**Collected data:**
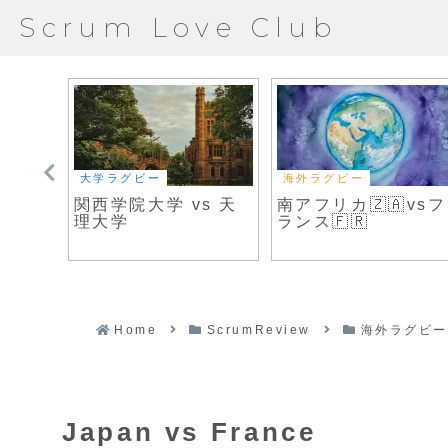
Scrum Love Club
大学ラグビー
海外ラグビー
東海大
関西学院大学 vs 天
南アフリカ🇿🇦vsフ
理大学
ランス🇫🇷
Home
ScrumReview
海外ラグビー
Japan vs France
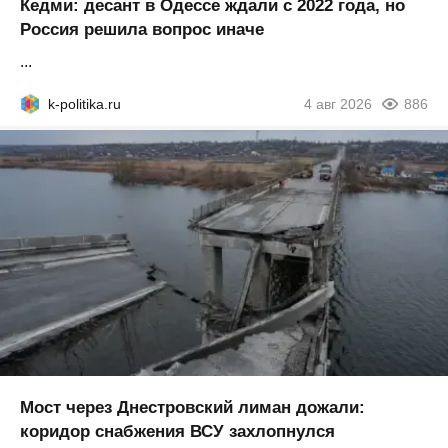
Кедми: десант в Одессе ждали с 2022 года, но
Россия решила вопрос иначе
...
k-politika.ru
4 авг 2026
886
Мост через Днестровский лиман дожали:
коридор снабжения ВСУ захлопнулся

**PROBLEM REQUIREMENTS:** The required output is every line of the data above, set down exactly and stripped of pictures.

**RESPONSE AREA:**
Scrum Love Club
大学ラグビー
海外ラグビー
東海大
関西学院大学 vs 天
南アフリカ🇿🇦vsフ
理大学
ランス🇫🇷
Home
ScrumReview
海外ラグビー
Japan vs France
Кедми: десант в Одессе ждали с 2022 года, но
Россия решила вопрос иначе
...
k-politika.ru
4 авг 2026
886
Мост через Днестровский лиман дожали:
коридор снабжения ВСУ захлопнулся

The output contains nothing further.